TEXTE FOURNI ->
————

Lil’Maaz et ses kebabs enflamment les esprits (ou plutôt les esprits s’enflamment pour eux)

Publié le 10 août 2007 par Satyam Dorville


Personne n’a pu passer à côté du phénomène Lil’Maaz ces derniers jours. Face à la version officielle qui voudrait nous faire croire à l’honnêté artistique du projet, je suis plutôt convaincu de son excellence marketing. Cela reste une hypothèse, mais je la trouve tellement plus crédible que l’autre…
Ou comment une campagne de buzz pour une société qui fournit les grossistes en matériel de restauration professionnel, marche tant et si bien, qu’on en vient à la confondre avec un label de musique !

La société

France Kebab est une entreprise fondée en 2000, par un certain Bernard Thibaut. Rien à voir, avec le syndicaliste. Le coeur de métier de France Kebab est la vente de matériel pour la restauration rapide de type “Kebab”. L’enteprise se développe et devient un acteur majeur du secteur. Elle décide alors de diversifier ses activités et de vendre directement au grand public des plats surgelés de cuisine orientale : Kebab, frites,…
France Kebab souhaite alors communiquer. Elle se tourne vers une agence de pub. Celle-ci cogite et le buzz sur le net étant à la mode, ni une ni deux, Lil’Maaz surgit du néant. A bien chercher, la même agence gère aussi le budget d’un label ou d’un distributeur. Ce qui donne l’idée d’un partenariat.

————

DONNÉES AFFICHÉES ->
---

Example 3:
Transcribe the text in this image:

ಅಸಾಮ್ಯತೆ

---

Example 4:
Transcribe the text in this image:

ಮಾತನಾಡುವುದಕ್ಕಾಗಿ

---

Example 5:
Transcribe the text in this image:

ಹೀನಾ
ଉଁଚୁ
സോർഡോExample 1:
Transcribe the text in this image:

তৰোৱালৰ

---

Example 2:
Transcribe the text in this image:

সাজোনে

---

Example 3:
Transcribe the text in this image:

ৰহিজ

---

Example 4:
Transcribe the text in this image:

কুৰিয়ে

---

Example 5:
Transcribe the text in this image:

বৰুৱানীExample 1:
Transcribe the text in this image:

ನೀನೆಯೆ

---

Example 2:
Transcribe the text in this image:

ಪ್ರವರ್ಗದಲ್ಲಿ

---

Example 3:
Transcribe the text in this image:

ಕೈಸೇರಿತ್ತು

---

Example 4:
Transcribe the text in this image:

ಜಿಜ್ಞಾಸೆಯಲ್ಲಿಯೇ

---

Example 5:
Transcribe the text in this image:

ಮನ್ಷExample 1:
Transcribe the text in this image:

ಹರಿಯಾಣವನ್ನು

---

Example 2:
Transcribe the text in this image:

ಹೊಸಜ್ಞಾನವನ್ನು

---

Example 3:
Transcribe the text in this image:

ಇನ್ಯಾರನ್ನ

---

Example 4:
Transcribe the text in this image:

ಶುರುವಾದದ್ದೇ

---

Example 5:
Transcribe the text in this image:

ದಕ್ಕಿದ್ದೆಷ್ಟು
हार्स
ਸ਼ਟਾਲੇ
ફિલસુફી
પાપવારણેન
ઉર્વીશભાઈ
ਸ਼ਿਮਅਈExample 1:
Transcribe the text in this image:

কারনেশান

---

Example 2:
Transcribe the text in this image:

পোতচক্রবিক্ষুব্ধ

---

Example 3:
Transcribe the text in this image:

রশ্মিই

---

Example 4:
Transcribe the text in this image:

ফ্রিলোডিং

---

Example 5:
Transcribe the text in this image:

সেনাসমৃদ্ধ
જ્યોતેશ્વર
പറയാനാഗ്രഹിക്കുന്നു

————

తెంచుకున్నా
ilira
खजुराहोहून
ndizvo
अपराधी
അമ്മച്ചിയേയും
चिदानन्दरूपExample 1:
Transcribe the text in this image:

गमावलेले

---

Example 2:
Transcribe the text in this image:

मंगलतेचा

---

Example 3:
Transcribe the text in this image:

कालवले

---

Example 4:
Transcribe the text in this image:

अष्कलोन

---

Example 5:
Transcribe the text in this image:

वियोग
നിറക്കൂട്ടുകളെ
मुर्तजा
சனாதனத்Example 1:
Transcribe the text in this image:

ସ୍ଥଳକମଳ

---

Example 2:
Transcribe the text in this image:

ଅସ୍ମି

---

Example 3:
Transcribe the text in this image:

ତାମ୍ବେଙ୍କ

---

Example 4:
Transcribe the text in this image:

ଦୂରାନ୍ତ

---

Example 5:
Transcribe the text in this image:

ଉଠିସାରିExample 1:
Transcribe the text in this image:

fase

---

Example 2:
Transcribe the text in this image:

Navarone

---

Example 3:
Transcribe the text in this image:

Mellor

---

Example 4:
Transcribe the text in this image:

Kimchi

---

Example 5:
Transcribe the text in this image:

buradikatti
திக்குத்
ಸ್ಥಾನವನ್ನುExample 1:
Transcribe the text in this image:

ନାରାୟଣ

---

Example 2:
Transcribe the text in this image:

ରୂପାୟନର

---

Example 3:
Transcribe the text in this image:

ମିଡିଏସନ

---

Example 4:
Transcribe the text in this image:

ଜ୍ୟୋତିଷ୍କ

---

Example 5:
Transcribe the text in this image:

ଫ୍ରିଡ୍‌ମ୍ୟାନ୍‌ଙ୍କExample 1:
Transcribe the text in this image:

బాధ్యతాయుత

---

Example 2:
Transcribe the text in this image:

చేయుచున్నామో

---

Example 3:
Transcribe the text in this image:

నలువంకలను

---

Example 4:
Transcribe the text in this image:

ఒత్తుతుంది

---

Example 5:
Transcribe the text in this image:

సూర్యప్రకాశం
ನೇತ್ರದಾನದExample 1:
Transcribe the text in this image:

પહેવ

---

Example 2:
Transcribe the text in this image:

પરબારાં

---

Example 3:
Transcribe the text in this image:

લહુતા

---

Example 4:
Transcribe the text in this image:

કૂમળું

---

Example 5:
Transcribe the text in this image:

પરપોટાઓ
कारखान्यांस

————

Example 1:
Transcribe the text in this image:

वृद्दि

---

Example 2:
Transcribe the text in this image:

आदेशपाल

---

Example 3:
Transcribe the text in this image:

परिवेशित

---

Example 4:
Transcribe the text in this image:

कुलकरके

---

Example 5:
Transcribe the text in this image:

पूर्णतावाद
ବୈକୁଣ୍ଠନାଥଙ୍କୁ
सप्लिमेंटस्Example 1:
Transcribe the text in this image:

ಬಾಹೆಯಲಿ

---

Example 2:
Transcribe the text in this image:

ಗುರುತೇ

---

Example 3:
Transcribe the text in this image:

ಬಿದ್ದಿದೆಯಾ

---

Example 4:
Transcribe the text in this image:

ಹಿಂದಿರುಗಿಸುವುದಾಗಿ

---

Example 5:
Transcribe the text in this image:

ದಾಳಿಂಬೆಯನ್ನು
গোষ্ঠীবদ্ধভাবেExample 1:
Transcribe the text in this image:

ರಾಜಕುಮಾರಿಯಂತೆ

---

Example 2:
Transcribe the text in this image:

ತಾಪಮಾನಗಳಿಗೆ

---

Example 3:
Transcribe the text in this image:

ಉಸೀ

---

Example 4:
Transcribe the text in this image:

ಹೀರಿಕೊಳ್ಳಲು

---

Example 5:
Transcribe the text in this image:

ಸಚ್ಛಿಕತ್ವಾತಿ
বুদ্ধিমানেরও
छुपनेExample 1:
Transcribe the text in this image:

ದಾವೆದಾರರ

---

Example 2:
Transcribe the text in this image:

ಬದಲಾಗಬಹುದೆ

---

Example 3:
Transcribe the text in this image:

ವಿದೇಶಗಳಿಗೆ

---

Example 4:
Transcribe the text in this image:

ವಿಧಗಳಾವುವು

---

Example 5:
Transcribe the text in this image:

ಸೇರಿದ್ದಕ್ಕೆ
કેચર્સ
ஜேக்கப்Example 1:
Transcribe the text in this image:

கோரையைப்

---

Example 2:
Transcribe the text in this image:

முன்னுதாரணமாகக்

————

EXERCICES ->
- a) Répondez brièvement aux questions suivantes d'après le texte sur Lil'Maaz.
(i) À quelle date le texte a-t-il été publié ?
(ii) En quelle année l'entreprise France Kebab a-t-elle été fondée ?
(iii) Que vend France Kebab au cœur de son métier ?
- b) Rédigez la suite du texte sur Lil'Maaz et France Kebab, à partir de sa dernière phrase.

CORRIGÉ ->
- a)
(i) Le 10 août 2007.
(ii) En 2000.
(iii) Du matériel pour la restauration rapide de type « Kebab ».

- b)
La campagne

Le pitch : Lil’maaz vendeur de kebab de son état est un fan de chanson, et gratifie ses clients de ses mélodies aux accents orientaux à la gloire de son sandwich préféré. Il décide alors de se lancer dans la chanson, et est repéré par un label de musique, qui propulse son titre-phare et son image à la Ali-G, sur tout Internet. Le spectre de Kamini n’est pas loin…

Les dispositifs mis en place pour la campagne sont les suivants :

  • Le site dédié : Mangedukebab.com est à la gloire du jeune chanteur d’origine turc, Lil’Maaz. Le site propose la vente du single et d’éléments de personalisation de téléphone portable : sonneries, logos,… Il permet aussi à la société de se constituer une petite base de prospect, avec la possibilité de d’inscrire à la Newsletter de “l’artiste”.
    Dans la première partie de la campagne, il n’est pas fait mention de la société France Kebab, puis très vite, dès que le buzz prend, un logo renvoyant vers le site corporate apparait. Celui-ci dévoile très vite le fond de la forme. Le site de France Kebab suit la même charte graphique que celui du chanteur… sniff sniff
  • Le skyblog officiel : Faconné comme un skyrock perso parmi tant d’autres, on y découvre Lil’maaz devant sa broche de viande, qui nous présente ses deux passions : La “musique”, et le Kebab. Des élements mettent la puce à l’oreille : la syntaxe des textes des articles à la limite du ridicule, nous rappel un peu du borat, l’organisation d’un jeu concours ne faisant pas très promo nouvel artiste.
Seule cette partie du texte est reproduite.